Before the mid-1960s, all crude oil produced was exported due to the lack of local refineries, while domestic demand for petroleum products was covered by imports.

However, the need to conserve foreign cash offers job possibilities to some extent, and the benefits of setting up refineries locally motivated the Nigerian government to establish and commission a refinery in Port-Harcourt in 1965.

The refinery has a capacity of 35,000 barrels per day to accommodate rising domestic demand, while excess fuel oil is exported.

According to Michael Tanzer (1980), demand for oil products continued to outstrip supply, prompting the government to officially open the Warri refinery in 1978 with a total capacity of 100,000 barrels per day, giving the country a current potential capacity of 260,000 barrels.

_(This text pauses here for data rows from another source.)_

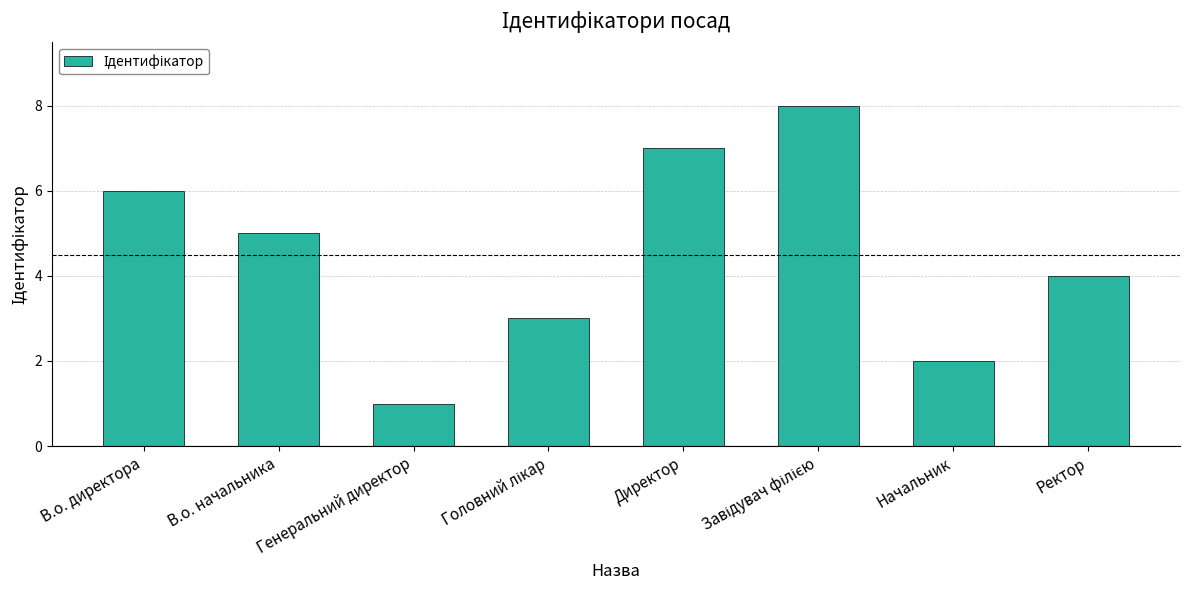

Are the bars grouped side by side (vs. stacked)?

No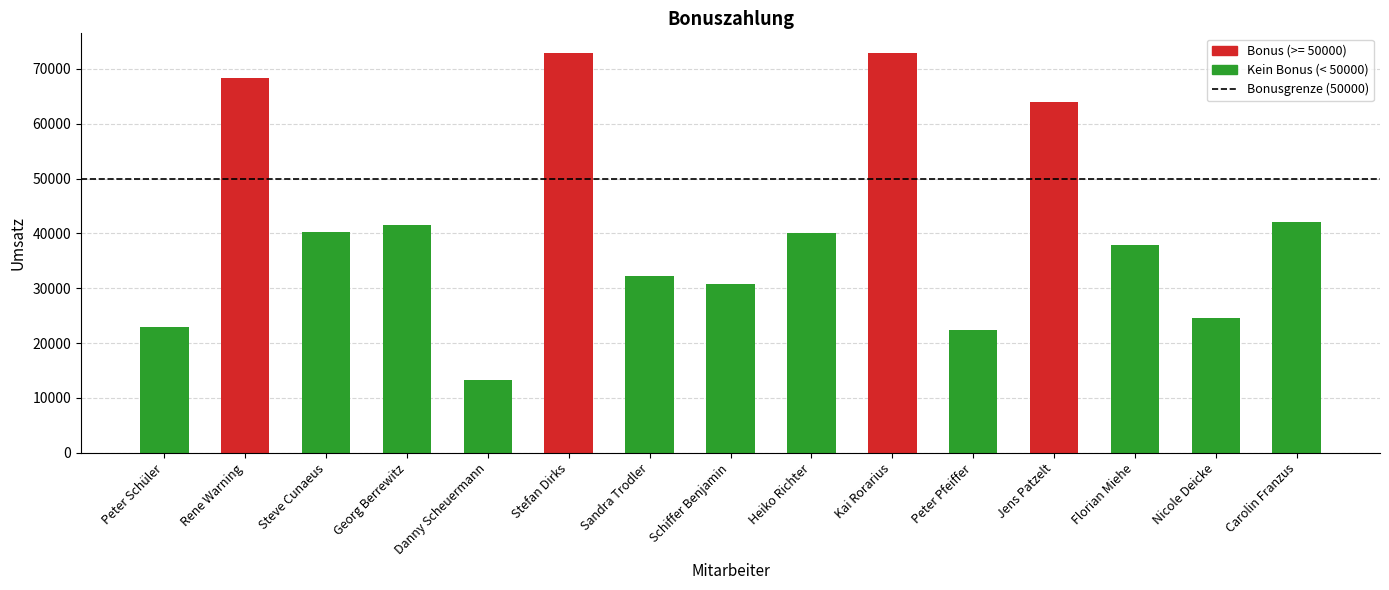

List the labels in order of value, largest first.

Stefan Dirks, Kai Rorarius, Rene Warning, Jens Patzelt, Carolin Franzus, Georg Berrewitz, Steve Cunaeus, Heiko Richter, Florian Miehe, Sandra Trodler, Schiffer Benjamin, Nicole Deicke, Peter Schüler, Peter Pfeiffer, Danny Scheuermann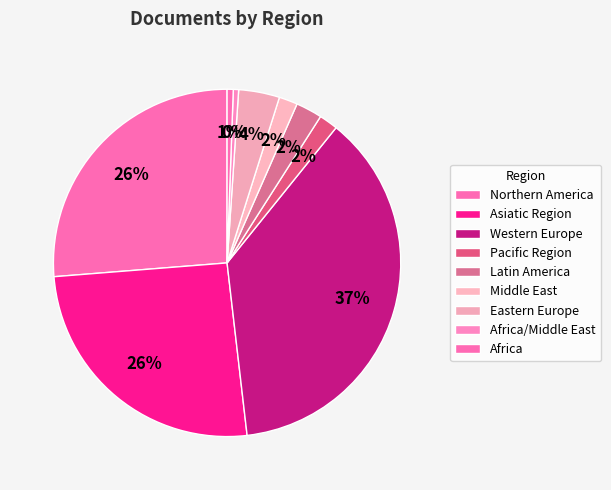

How many segments does this pie chart have?

9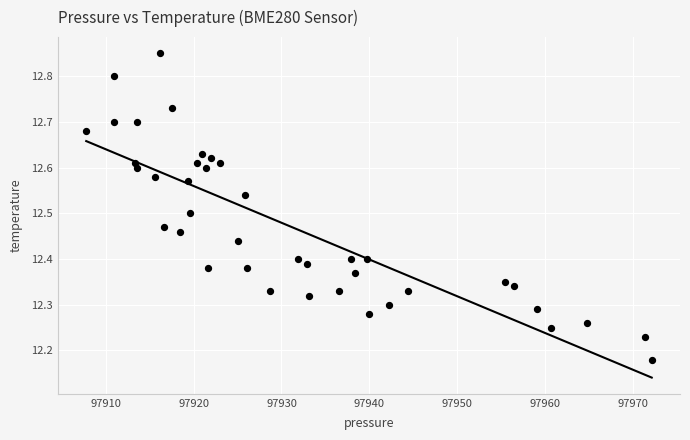

What is the range of Y values (max minus min)?

0.7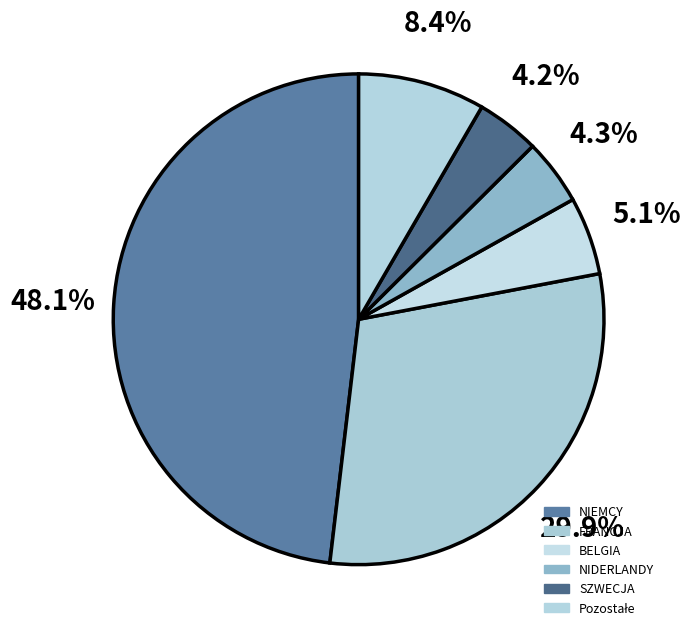

To the nearest percent, what is the difference between the SZWECJA and BELGIA slice percentages?

1%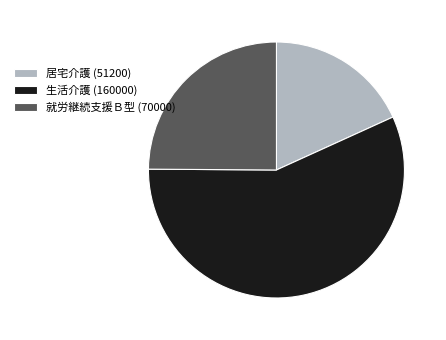

What is the ratio of the value at 居宅介護 (51200) to the value at 就労継続支援Ｂ型 (70000)?

0.7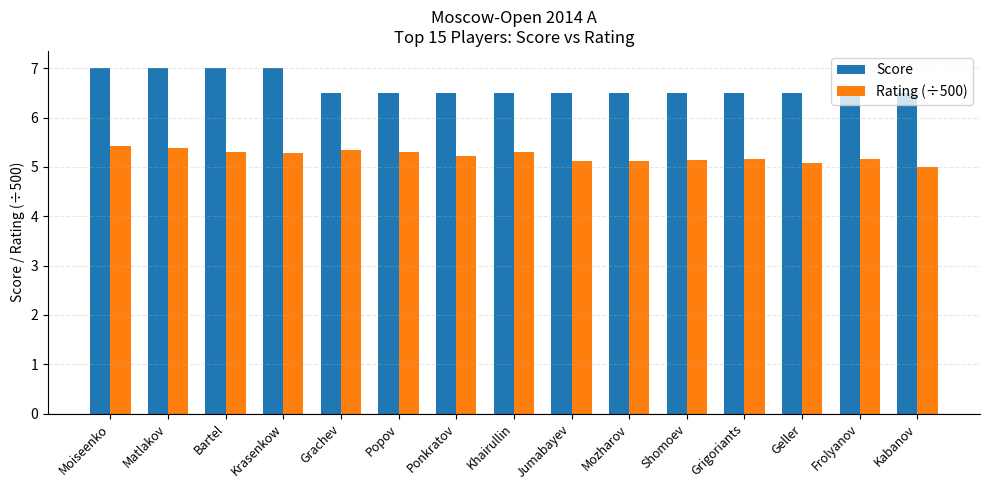

What is the sum of all Rating (÷500) values?

78.3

These were intended to process 50% Nigerian light crude and 50% medium crude. Expansion construction is now underway at both the Kaduna and Warri refineries, with a fourth refinery being built near Port Harcourt at a cost of approximately N750 million.

It is hoped that when the fourth refinery is completed, it will increase domestic refinery capacity by 150,000 barrels per day, making our offshore processing arrangement unnecessary, which involves taking Nigerian crude abroad for refining and importing products to meet the shortfall in domestic requirements.

As output from all refineries exceeds demand, a surplus will be available for export.

The evaluation of the performance of the Nigerian National Petroleum Corporation (NNPC) has become vital due to the Nigerian government’s over-dependence on oil. The NNPC, the most significant sector of the Nigerian economy, must be effectively managed to avoid economic failure or recession.

1.2. Statement of the General Problem

As the economy’s dominant sector, the oil industry should have an impact on other sectors.

Over the last few decades, Nigeria’s economy has been increasingly dependent on oil earnings. During the 1986-92 period, oil export revenues climbed at an average rate of 13% per year, while GDP measured in current US dollars decreased by an average of 1%. Oil export revenues, along with the continued deterioration of the non-oil economy, imply more dependency.

Over time, the oil industry has made significant contributions to the expansion of Nigeria’s economy. Based on this promise, the researchers intend to assess the NNPC’s impact on Nigeria’s economic development.